Higher values indicate better performance.

In [11]:
evaluator = RegressionEvaluator(labelCol="MPG", predictionCol="prediction", metricName="r2")
r2 = evaluator.evaluate(predictions)
print("R Squared =", r2)

R Squared = 0.8046190375720326


##### Root Mean Squared Error
Root Mean Squared Error (RMSE): RMSE is the square root of the average of the squared differences
between the predicted and actual values. It measures the average distance between the predicted
and actual values, and lower values indicate better performance.

In [13]:
evaluator = RegressionEvaluator(labelCol="MPG", predictionCol="prediction", metricName="rmse")
rmse = evaluator.evaluate(predictions)
print("RMSE =", rmse)

RMSE = 3.453104969079216


##### Mean Absolute Error
Mean Absolute Error (MAE): MAE is the average of the absolute differences between the predicted and
actual values.

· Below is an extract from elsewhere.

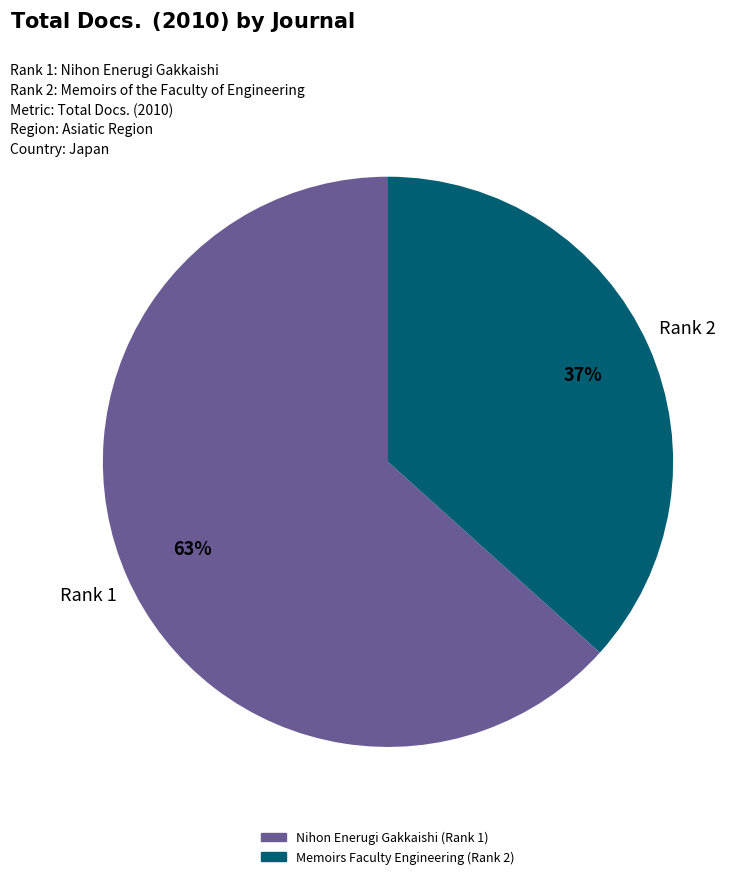

To the nearest percent, what is the combined percentage of Nihon Enerugi Gakkaishi (Rank 1) and Memoirs Faculty Engineering (Rank 2)?

100%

It measures the average absolute distance between the predicted and actual values, and
lower values indicate better performance.

In [14]:
evaluator = RegressionEvaluator(labelCol="MPG", predictionCol="prediction", metricName="mae")
mae = evaluator.evaluate(predictions)
print("MAE =", mae)

MAE = 2.842391179195012


# Stop Spark Session

In [15]:
spark.stop()